Wednesday, December 21, 2011

First Chinese aircraft carrier could soon embark on third sea trial

Less that two weeks after completing its second sea trial, the Varyag looks set to embark on a third journey at sea

China’s Liaoning Air Police on Monday issued a navigational warning for a zone northwest of the Bohai Sea, east of Dalian, where the country’s first aircraft carrier is berthed, amid reports that the refurbished Soviet-era vessel could soon embark on a third sea trial.

The 60,000 tonne Kuznetsov-class Varyag returned to Dalian Port on Dec. 11 after completing a 13-day sea trial, its second since the carrier was officially unveiled to the world.

Quoting military enthusiasts at Dalian, the reports said the Varyag was docked at the pier and that “faint smoke” was emanating from the vessel, a sign that the engines were running.

[...]

In addition, the life rafts had not been removed and weapons systems were not covered by protective sheeting, reports said. Unnamed sources said landings could be attempted during the third sea trial. No date has been given yet for the operation.

My article, published today in the Taipei Times, continues here.

4 comments:

Michael Fagan said...

Sorry Michael - off topic comment - but presumably you've seen this story already? The captain and first mate were Ukrainian, the ship was bound for Shanghai and the Patriot missiles were supposedly from the Germans. That line about them being intended for South Korea is a joke. Did the Fins interrupt a U.S. counter-intel op?

J. Michael Cole 寇謐將 said...

@Mike: Yes, I saw this, and the Taipei Times had an article from the wires last week. Most reports wrongly claim that the missiles are manufactured by Raytheon Corp, when in fact they are made by Lockheed Martin (Raytheon makes the fire units and radar systems).

The Korean defense ministry has since confirmed that South Korea has been purchasing Patriot missiles form Germany since 2006 and that it would have no problem obtaining the 69 missiles impounded by Finnish authorities.

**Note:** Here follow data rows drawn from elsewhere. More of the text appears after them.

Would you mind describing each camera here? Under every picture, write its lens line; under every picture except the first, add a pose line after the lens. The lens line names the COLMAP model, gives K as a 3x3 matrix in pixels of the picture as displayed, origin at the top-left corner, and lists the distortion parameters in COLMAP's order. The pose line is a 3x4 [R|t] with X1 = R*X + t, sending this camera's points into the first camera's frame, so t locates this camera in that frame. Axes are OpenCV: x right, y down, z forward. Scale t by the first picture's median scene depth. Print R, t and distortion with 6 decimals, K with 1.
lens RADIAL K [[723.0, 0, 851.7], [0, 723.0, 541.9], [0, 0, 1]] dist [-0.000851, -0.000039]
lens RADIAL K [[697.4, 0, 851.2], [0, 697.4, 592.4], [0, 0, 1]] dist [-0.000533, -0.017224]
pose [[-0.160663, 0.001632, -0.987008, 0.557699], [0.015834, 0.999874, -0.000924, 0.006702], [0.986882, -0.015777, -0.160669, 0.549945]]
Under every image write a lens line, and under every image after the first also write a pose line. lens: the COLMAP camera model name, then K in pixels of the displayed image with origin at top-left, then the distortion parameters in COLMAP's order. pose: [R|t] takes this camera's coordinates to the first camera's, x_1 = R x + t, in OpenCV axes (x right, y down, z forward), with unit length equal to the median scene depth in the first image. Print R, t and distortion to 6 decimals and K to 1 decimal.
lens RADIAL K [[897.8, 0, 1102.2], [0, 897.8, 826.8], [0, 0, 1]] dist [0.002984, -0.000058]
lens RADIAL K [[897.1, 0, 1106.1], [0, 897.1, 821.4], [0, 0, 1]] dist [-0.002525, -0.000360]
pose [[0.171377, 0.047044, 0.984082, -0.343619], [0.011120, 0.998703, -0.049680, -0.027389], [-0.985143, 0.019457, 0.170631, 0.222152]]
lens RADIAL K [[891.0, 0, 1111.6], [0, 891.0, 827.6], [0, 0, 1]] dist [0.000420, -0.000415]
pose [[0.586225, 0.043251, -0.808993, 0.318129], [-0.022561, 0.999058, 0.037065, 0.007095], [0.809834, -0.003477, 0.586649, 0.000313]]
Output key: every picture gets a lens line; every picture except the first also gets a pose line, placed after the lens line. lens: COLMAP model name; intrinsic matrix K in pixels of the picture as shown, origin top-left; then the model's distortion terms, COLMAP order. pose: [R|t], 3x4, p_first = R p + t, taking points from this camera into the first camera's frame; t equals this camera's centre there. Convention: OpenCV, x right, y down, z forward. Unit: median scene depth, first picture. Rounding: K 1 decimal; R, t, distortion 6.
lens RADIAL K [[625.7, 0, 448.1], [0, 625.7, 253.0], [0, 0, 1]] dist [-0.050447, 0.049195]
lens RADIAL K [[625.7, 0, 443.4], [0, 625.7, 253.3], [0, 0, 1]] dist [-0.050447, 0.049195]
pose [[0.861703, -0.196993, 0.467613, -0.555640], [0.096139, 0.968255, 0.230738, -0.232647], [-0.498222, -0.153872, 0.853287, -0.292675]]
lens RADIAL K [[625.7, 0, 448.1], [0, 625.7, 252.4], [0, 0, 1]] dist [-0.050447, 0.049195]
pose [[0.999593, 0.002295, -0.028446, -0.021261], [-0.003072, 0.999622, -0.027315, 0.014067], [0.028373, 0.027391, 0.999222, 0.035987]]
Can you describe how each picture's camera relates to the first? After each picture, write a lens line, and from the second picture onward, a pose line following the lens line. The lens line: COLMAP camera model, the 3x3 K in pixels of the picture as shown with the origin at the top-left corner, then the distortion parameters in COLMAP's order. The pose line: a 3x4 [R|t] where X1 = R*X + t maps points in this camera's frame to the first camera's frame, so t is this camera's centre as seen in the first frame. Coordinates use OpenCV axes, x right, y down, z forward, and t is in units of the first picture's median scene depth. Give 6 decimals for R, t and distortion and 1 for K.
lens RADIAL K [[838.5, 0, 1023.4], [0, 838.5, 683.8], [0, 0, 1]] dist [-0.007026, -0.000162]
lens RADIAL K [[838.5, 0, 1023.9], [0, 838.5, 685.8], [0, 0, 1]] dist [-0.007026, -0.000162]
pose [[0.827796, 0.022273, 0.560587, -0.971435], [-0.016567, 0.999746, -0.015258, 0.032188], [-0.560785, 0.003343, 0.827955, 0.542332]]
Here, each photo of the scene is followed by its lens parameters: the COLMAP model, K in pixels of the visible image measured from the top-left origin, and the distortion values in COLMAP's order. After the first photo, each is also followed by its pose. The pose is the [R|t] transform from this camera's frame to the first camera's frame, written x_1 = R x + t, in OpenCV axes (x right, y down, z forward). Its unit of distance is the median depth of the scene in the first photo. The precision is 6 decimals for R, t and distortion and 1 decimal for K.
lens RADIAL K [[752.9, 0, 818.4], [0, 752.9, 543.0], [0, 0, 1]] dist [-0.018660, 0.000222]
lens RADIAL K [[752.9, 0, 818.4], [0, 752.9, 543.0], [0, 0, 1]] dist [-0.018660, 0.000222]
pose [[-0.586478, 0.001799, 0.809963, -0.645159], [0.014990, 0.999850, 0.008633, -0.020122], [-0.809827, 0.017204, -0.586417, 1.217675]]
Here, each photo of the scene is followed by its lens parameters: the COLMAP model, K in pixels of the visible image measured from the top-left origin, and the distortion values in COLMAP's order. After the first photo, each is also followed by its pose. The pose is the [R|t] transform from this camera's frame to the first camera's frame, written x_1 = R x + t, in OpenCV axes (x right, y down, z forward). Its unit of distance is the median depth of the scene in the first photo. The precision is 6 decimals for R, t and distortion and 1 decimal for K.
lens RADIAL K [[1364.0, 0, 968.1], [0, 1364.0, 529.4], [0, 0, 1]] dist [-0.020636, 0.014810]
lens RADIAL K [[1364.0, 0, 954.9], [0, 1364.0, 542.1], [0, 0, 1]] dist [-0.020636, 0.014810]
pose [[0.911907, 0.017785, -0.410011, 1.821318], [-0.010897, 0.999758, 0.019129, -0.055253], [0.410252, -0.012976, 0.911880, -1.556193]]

For their part, German defense authorities have told media this was a legitimate shipment.

In my view whatever problem occurred was with the shipping firm, which I hope is being investigated.

That said, given that PAC-2s and -3s are likely "black boxed," I'm not sure the Chinese could have done much with the missiles in terms of reverse-engineering. And without fire units, they'd be useless.

This is not to mention, of course, that as this was official, government-to-government business, the disappearance of the 69 missiles would not have gone unnoticed.

I think there's less to this story than was initially believed.

Michael Fagan said...

Well if the joke is on me and my own confirmation bias then I'll be glad to be wrong in one sense at least.

The ship's itinerary hasn't been made public, so it isn't clear whether the stop in Shanghai occurs before or after the stop at some (unstated) Korean port. But there I was jumping at conclusions.

It might also be that the missiles are dummies (e.g. filled with concrete) in any case given the apparent slapdash manner in which they were packaged.

Michael Fagan said...

No. I think I may have had this right the first time - every way I look at this it's bad.

1) Even if it was a legit transfer from Germany to SoKo, why the shabby transport so obviously done on the cheap? Why the lack of papers (and from Germany, of all countries)?

2) If I were sending expensive PAC missiles to Korea I would send them by air-freight directly (unless they were dummies). I wouldn't have them stashed on the cheap on a little commercial cargo ship, and I certainly wouldn't have tolerated that ship stopping at any Chinese port if I could help it.

3) The missiles may not have had radar and other ancilliary kit, but they would have contained engines and control systems which could then be reverse engineered. I imagine these would be quite different to those used in the HQ-9 given the different performance profiles of the two systems.

4) The captain and first mate have since been detained by the Finns (along with the missiles), and didn't have all the necessary paperwork for those missiles to be in Finnish waters. Again this is weird coming from Germany.

5) Surely someone at the State Department would have had to clear this first, even if the missiles belonged to the Germans (IP issues for Lockheed)? Or at least State would have to have been kept informed? Or let the various governments of the ports on the ship's itinerary know about its cargo?

6) The Koreans confirmed that they have been after PAC stuff from the Germans for the last five years - OK. But they didn't confirm this particular shipment, when it would surely have been easy to do so given that the Germans have apparently confirmed it.

And call me Miss Marple, but (7) the fact that the captain and first mate were Ukrainian doesn't sit well with me either. We know the PLA deal with the Ukrainians in order to get Russian kit on the cheap.

All that being said, I might still be wrong (never attribute to malice that which can be explained by stupidity). But this has "dodgy" written all over it.